• [Records for this exercise]:
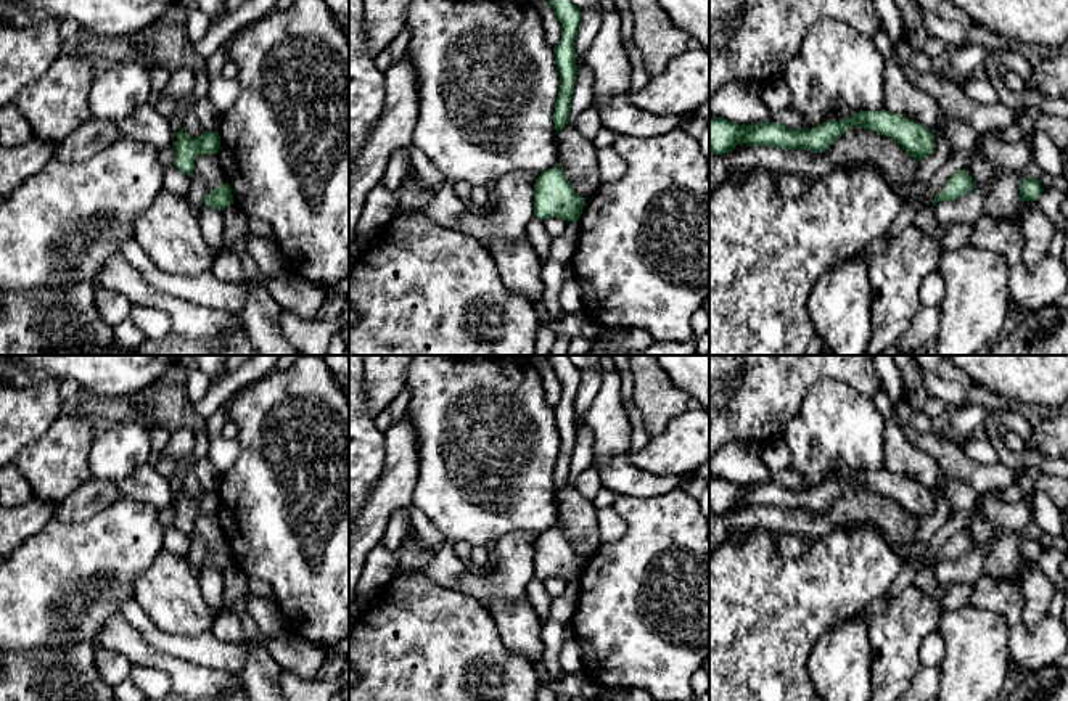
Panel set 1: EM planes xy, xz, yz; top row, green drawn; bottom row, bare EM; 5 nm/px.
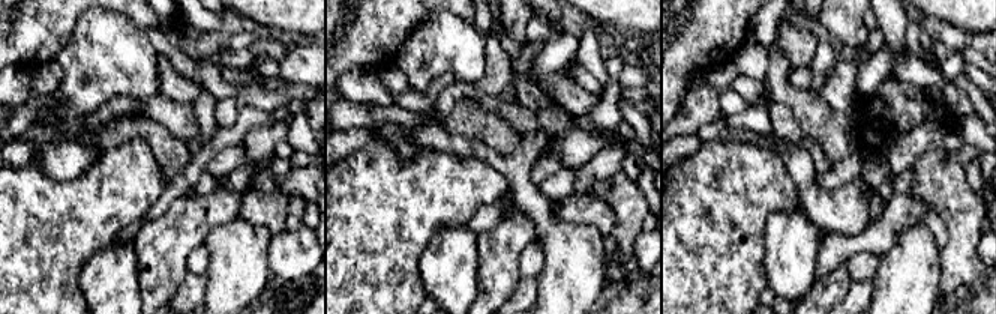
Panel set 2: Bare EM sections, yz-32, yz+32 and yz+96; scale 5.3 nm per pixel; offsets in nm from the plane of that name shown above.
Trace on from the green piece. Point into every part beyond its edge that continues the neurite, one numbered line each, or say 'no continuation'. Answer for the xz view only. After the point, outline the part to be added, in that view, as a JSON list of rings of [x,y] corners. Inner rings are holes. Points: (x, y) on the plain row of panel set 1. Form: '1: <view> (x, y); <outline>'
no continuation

---

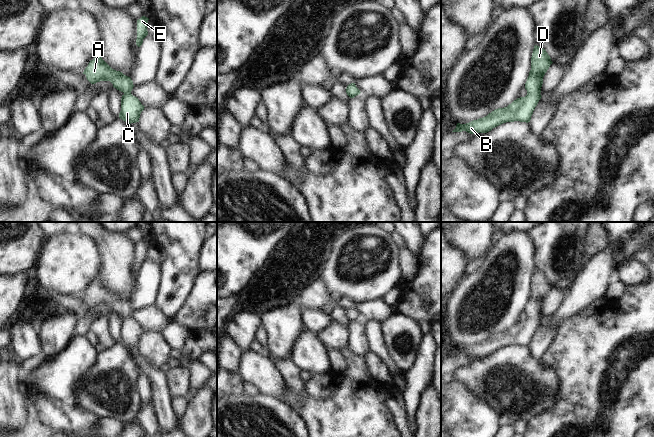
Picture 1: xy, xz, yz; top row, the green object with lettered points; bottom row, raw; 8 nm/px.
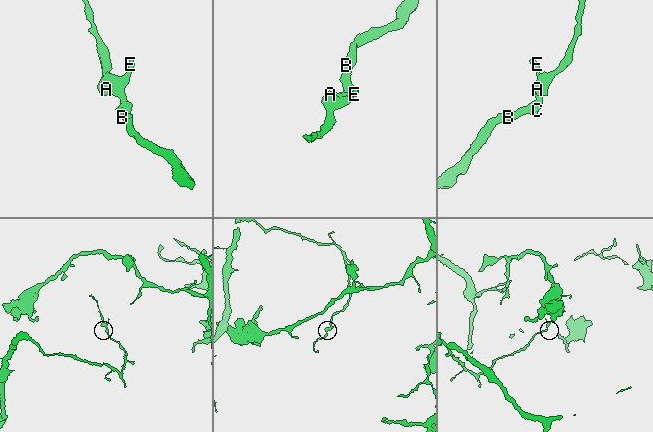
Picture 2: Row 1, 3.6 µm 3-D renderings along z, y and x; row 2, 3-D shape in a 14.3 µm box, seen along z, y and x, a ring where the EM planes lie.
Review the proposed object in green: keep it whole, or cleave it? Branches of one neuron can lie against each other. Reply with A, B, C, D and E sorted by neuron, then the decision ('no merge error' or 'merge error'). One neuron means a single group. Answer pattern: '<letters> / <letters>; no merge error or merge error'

---

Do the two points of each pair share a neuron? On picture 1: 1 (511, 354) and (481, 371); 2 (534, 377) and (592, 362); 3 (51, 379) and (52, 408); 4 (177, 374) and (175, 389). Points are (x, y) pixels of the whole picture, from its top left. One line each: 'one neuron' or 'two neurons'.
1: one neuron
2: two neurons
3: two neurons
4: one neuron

• [Goal of the exercise]:
Beginning with the line containing "Picture 2: Row" and ending with the line containing "Review the proposed", extract those lines exactly from the listing above, and only those.

• [Written response]:
Picture 2: Row 1, 3.6 µm 3-D renderings along z, y and x; row 2, 3-D shape in a 14.3 µm box, seen along z, y and x, a ring where the EM planes lie.
Review the proposed object in green: keep it whole, or cleave it? Branches of one neuron can lie against each other. Reply with A, B, C, D and E sorted by neuron, then the decision ('no merge error' or 'merge error'). One neuron means a single group. Answer pattern: '<letters> / <letters>; no merge error or merge error'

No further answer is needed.